Only two cases of CR (2/1060, 0.19%) were observed in this analysis which suggests that monotherapy may not be optimal treatment. Combining HAIC with other therapies may provide better therapeutic effects for advanced HCC. A small number of studies from Asia have shown that the ORR, OS and PFS of sorafenib combined with HAIC are significantly better than sorafenib monotherapy (Kondo et al., 2019; He et al., 2019). Mei et al. (2021) reported that HAIC combined with PD-1 inhibitors plus Lenvatinib was associated with a better treatment response and survival in patients with advanced HCC compared to PD-1 inhibitors plus Lenvatinib alone. For HCC with macrovascular invasion, radical resection was performed after concurrent chemoradiation therapy (CCRT) combined with HAIC with a conversion rate of 26.5% (26/98) (Chong et al., 2018). Currently using TACE in patients with PVTT remains controversial while HAIC could be used to complement other modalities of treatments. Han et al. (2016) reported eight patients with locally advanced HCC and PVTT who received CCRT followed by HAIC and underwent living donor liver transplant. Median overall survival time from initial diagnosis reached 33 months. Kosaka et al. (2021) also reported that the combination of HAIC and three-dimensional conformal radiation therapy for advanced HCC with tumour thrombosis of the main trunk or bifurcation of the portal vein should be considered as a good option in selected patients. The ORR was 13.7% in main tumour and 51% in the PVTT. (Hu et al., 2020) reported that HAIC might be a much better option than TACE for patients with major PVTT, similar findings were also observed in this study in patients with Vp3-Vp4 PVTT (Supplementary Table S4).

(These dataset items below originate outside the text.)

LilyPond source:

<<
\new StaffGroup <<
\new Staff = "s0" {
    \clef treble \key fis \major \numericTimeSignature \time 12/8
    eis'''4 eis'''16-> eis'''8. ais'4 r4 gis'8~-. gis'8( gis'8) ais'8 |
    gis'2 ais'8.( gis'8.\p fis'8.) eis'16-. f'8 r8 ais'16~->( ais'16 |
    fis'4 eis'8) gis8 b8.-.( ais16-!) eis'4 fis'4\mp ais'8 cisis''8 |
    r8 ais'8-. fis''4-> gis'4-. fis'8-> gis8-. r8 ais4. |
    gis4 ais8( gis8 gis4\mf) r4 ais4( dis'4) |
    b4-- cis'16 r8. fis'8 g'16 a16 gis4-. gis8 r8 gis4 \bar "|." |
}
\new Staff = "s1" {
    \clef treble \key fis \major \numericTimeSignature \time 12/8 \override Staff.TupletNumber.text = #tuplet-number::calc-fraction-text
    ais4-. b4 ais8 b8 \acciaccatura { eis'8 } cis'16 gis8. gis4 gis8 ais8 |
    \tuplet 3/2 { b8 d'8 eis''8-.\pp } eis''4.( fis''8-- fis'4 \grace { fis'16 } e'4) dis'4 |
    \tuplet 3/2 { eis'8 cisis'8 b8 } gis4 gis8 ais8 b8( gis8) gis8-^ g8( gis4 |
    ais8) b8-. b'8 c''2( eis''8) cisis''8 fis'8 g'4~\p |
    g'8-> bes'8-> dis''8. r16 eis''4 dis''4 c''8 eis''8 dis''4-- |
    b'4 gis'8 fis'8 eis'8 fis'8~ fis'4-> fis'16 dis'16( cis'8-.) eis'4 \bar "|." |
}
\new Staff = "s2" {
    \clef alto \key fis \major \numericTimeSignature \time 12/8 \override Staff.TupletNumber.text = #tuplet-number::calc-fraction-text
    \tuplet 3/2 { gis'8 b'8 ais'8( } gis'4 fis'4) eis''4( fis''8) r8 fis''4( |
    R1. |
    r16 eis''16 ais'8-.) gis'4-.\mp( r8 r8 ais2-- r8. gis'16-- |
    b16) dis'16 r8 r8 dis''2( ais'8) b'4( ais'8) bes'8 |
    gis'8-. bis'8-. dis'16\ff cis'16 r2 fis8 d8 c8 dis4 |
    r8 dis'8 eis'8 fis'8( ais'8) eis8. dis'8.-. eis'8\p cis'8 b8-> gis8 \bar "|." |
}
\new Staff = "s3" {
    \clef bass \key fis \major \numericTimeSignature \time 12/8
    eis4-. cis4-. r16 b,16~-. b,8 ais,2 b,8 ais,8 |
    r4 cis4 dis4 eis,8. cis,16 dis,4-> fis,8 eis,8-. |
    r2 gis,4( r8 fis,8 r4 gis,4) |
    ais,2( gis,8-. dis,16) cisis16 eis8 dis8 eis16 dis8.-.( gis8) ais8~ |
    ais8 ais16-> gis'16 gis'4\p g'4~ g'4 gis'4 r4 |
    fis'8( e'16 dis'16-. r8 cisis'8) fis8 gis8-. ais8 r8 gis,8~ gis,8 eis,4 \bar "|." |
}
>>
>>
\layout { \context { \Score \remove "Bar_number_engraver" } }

The strengths of this study included the use of a pre-registered protocol, performing a comprehensive literature search and independent study screening/data extraction/quality assessment, conducting deep subgroup analysis based on different tumour characters, pooling propensity score matching data to adjust tumour background and performing GRADE assessment for the certainty of evidence and TSA for findings with high certainty. However, the small number of studies (n = 8) involved may limit the calculation power of our analysis. These studies have mainly been conducted in Asia (South Korea/Japan/China) and predominately in patients with hepatitis B related HCC. The clinical application of HAIC in Europe and America is limited with no relevant data available. In addition, the definition of “unresectable HCC” and the criteria for surgical resection post-HAIC or post-TACE may vary among different centres. These limitations suggest that multi-centre, large scale prospective or randomised studies are still needed to see whether the results from predominately hepatitis B patients can be replicated in other liver disease background and in a Western context.

In conclusion, HAIC presents advantages over TACE in terms of prolonging survival, fewer severe adverse event, better treatment response and tumour downstaging in unresectable HCC. These encouraging results may update the treatment algorithm for HCC though validation in other liver disease background and Western cohort is warranted.